On relève ainsi dans les plus anciens statuts présentement connus, savoir les Statuts des maîtres du mur et de la charpente de Bologne, établis en 1248, « en l’honneur de Dieu, de Notre Seigneur Jésus Christ, de la Bienheureuse Vierge Marie et de tous les Saints », que la société doit fournir à l’église-cathédrale, où se tiennent ses réunions et où est dite sa messe patronale, un nombre déterminé de cierges. 
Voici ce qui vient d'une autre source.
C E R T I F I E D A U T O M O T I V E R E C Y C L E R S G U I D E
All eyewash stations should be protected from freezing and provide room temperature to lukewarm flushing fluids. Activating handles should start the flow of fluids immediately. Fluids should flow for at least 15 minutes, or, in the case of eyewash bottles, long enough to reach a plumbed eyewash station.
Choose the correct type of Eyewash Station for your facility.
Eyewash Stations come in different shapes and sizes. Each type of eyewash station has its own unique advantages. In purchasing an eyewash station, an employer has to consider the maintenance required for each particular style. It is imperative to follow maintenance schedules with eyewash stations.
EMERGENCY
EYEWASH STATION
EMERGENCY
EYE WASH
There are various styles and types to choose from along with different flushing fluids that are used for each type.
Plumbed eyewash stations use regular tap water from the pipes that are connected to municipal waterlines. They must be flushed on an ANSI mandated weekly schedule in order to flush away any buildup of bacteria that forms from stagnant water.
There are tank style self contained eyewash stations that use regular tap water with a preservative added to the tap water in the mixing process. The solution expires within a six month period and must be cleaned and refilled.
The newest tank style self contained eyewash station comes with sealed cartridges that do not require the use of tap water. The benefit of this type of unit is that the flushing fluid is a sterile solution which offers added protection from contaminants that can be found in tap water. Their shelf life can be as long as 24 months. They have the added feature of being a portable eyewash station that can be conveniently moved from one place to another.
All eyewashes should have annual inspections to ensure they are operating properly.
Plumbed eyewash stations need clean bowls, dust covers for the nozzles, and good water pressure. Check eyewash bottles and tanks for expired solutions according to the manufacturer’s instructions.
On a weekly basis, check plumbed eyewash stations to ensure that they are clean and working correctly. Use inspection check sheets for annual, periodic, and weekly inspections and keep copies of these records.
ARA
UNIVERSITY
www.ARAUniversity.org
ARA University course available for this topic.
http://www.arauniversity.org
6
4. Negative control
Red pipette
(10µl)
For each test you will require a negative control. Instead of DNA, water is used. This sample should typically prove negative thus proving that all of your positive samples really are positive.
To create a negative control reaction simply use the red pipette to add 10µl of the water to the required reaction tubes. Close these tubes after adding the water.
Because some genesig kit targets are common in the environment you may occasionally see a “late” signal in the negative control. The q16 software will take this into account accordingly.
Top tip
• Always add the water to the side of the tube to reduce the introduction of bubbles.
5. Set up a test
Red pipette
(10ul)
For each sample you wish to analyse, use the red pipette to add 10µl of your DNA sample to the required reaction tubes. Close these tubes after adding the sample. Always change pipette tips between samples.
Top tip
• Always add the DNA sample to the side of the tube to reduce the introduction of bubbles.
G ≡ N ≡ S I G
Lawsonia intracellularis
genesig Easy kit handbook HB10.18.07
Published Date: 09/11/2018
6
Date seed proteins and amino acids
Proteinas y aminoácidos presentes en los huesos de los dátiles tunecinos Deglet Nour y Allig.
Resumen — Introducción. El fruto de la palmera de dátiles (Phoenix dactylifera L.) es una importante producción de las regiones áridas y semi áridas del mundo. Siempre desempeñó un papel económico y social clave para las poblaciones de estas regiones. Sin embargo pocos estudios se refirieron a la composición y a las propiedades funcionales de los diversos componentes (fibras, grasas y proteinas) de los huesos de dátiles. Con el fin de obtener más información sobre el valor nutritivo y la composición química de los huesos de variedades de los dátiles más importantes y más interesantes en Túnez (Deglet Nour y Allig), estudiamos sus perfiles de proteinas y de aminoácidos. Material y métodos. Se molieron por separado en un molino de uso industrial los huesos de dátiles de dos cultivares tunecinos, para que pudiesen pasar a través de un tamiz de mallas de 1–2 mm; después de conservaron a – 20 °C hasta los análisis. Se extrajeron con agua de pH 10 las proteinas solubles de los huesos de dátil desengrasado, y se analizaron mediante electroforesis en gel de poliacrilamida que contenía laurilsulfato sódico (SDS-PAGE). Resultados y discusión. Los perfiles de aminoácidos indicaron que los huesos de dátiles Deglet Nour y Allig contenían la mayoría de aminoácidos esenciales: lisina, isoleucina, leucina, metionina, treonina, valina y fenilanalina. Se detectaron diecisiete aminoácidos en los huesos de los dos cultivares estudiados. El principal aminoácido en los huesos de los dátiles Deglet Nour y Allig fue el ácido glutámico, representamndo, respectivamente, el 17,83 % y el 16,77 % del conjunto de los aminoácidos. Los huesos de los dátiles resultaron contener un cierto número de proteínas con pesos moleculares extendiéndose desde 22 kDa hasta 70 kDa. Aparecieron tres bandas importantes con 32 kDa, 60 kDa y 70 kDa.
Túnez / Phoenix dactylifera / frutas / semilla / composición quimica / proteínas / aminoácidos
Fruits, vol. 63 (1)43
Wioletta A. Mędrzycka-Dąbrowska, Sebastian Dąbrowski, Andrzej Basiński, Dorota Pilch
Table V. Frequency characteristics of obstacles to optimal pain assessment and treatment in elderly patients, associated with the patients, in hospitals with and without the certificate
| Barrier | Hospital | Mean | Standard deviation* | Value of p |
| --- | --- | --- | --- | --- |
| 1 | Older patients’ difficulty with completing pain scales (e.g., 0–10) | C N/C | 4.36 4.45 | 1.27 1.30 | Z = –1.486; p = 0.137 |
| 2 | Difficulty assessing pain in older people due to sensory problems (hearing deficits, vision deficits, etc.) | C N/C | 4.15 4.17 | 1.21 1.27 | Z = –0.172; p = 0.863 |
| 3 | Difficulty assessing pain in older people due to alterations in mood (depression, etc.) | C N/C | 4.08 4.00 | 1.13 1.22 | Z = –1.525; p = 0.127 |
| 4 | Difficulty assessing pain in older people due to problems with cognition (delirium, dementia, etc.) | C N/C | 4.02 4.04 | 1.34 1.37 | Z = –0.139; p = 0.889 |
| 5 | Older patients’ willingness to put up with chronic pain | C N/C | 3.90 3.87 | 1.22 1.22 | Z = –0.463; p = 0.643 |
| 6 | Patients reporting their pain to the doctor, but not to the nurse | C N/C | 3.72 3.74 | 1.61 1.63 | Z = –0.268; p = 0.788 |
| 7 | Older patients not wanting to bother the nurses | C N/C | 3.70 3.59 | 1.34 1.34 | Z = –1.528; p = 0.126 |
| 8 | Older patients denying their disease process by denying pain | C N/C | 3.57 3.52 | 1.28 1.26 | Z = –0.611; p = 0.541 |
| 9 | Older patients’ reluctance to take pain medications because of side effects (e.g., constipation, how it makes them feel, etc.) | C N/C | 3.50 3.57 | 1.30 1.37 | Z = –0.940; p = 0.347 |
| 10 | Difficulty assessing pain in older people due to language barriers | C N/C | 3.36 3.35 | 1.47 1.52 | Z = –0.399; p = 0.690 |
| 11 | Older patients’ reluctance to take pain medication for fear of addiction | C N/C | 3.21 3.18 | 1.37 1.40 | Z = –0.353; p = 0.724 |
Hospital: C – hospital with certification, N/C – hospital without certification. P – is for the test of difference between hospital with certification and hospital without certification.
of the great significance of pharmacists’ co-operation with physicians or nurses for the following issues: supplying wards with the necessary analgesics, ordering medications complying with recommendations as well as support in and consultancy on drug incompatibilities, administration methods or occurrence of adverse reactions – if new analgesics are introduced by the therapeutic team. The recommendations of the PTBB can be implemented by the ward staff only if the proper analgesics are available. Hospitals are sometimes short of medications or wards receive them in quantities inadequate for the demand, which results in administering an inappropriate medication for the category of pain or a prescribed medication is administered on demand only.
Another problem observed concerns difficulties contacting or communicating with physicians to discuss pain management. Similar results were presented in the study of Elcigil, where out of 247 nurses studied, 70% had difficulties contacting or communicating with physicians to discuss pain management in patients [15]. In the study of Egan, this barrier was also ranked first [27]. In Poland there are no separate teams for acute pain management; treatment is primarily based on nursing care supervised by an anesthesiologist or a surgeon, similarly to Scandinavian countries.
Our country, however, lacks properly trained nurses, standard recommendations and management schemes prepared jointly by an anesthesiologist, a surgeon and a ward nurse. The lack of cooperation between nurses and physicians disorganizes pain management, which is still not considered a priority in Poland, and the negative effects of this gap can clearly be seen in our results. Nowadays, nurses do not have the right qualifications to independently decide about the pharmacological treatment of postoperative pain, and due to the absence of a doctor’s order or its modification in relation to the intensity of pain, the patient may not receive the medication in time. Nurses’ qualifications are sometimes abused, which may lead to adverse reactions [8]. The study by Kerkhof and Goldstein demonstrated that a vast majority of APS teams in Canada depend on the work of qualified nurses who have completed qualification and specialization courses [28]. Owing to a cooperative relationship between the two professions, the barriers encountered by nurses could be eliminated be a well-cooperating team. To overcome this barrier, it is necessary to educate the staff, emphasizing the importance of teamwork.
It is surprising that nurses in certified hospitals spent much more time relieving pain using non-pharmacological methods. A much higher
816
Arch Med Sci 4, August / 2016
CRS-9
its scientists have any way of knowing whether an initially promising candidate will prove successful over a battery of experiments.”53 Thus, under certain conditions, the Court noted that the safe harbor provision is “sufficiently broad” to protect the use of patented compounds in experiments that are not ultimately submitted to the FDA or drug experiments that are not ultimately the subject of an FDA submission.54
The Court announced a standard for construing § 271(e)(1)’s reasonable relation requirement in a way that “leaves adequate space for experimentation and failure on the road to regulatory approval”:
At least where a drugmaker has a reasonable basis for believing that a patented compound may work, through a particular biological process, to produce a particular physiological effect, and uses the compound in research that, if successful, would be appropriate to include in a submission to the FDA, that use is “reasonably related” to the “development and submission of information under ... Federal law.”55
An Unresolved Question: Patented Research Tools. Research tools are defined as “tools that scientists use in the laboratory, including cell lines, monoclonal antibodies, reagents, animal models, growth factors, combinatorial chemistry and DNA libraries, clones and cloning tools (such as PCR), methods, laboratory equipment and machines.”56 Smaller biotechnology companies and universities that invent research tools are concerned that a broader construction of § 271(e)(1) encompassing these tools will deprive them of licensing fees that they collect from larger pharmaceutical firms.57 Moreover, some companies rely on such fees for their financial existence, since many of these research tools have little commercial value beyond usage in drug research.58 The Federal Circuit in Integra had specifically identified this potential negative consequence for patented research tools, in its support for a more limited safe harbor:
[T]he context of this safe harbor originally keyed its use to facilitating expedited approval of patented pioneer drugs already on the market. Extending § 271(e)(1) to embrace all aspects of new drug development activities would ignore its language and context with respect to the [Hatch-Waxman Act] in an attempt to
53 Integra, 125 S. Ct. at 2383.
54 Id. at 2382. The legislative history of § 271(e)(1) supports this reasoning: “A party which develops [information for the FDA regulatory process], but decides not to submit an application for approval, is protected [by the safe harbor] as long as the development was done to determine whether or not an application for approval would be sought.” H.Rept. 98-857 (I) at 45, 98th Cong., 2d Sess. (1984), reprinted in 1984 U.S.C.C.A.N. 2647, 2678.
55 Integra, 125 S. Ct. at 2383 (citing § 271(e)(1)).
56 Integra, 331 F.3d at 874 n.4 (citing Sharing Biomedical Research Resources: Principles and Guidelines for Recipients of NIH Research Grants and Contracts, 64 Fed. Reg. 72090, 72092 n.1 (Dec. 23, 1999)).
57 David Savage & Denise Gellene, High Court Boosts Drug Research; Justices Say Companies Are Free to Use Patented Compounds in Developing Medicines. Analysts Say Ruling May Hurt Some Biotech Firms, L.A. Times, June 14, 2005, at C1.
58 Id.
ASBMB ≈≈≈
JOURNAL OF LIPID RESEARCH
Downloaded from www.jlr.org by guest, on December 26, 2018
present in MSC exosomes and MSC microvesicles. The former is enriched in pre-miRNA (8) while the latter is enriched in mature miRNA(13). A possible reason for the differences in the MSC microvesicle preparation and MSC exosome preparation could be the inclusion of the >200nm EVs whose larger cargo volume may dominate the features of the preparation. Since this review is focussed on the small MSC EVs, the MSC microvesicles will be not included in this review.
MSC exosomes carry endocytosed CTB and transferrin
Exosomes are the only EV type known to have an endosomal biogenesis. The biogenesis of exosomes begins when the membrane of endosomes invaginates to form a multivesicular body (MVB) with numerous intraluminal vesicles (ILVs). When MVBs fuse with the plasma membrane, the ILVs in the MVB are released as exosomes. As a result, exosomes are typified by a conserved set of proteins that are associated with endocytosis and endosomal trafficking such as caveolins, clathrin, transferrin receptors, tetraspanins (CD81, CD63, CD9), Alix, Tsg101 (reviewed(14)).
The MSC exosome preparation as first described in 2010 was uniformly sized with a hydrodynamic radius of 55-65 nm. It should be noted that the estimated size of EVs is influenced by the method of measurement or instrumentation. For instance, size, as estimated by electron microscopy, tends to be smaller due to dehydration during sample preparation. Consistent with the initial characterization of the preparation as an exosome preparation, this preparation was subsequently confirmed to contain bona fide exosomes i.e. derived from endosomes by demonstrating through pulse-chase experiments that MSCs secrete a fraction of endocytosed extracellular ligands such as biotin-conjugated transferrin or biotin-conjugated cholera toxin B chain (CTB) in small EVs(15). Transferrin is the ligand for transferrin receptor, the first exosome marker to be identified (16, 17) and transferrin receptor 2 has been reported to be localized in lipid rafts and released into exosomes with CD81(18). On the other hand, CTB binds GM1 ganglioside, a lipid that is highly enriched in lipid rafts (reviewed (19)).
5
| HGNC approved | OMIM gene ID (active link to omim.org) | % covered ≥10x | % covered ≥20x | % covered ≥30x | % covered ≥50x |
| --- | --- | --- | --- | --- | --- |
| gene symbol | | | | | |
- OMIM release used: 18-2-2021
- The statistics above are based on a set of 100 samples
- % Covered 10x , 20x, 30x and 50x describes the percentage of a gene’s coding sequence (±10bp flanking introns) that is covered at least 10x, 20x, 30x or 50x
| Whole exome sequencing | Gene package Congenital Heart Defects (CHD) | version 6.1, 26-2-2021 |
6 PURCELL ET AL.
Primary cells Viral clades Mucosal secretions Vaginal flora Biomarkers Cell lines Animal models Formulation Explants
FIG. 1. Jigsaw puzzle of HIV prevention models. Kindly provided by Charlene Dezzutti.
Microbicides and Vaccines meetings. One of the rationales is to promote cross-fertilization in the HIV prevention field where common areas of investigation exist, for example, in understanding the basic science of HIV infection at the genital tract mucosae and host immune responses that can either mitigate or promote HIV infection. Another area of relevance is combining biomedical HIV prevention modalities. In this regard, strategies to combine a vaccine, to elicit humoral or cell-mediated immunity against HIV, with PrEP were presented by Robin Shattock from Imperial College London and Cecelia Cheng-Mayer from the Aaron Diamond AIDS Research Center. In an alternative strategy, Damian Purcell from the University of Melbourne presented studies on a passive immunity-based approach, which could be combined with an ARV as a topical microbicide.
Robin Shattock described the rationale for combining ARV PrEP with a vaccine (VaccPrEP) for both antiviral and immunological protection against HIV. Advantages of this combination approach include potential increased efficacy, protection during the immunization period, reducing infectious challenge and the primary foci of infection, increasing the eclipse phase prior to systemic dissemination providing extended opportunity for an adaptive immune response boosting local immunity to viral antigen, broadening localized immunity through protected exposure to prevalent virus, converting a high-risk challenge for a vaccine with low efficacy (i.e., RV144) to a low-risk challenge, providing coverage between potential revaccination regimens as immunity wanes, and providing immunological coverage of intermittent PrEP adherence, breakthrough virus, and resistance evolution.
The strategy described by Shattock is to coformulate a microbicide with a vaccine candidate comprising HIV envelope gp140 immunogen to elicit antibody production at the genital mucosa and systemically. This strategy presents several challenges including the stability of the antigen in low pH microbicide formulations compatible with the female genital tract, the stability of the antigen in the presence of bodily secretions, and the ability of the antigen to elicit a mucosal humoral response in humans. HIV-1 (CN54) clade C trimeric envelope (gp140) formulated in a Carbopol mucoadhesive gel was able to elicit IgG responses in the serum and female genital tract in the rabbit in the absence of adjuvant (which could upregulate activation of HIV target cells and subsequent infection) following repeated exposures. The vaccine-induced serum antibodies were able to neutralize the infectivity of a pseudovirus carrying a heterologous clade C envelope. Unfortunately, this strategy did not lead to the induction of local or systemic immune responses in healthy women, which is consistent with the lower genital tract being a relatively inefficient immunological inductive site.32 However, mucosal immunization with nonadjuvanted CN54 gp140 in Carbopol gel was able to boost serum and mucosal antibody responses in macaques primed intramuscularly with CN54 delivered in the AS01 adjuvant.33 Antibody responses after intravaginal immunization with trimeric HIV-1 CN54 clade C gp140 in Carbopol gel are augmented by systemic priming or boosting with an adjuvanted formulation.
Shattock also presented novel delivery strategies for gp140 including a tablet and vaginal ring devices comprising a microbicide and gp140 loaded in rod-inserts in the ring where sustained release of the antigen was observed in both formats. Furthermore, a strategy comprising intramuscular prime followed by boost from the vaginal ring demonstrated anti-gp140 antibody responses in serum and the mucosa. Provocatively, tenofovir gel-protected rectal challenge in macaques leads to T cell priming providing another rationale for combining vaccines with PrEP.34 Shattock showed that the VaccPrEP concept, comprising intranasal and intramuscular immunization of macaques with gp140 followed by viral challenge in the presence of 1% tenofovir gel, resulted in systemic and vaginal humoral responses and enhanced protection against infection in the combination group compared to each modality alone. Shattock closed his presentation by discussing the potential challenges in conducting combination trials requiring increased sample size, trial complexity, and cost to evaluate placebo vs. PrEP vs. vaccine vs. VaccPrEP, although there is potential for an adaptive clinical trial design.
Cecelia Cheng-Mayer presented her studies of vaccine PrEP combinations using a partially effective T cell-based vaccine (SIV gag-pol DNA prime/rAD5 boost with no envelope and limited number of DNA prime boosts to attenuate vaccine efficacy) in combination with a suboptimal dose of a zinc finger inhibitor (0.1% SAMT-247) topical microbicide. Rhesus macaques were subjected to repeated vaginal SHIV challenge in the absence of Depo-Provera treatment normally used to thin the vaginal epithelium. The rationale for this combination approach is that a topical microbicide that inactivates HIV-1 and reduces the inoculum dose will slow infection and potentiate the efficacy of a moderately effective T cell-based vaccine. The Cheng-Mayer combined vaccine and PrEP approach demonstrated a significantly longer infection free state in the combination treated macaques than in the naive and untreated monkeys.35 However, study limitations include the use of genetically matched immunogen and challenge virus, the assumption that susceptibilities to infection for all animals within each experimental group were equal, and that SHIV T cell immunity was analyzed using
De même, le Livre des métiers de la Prévôté de Paris, rédigé en 1268, impose aux maçons et aux plâtriers de « jurer sur les Saintso» qu’ils pratiqueront loyalement le métier, et de cesser tout travail « après midi sonné en charnage » et le samedi quand est venue l’heure de chanter les vêpres à Notre-Dame.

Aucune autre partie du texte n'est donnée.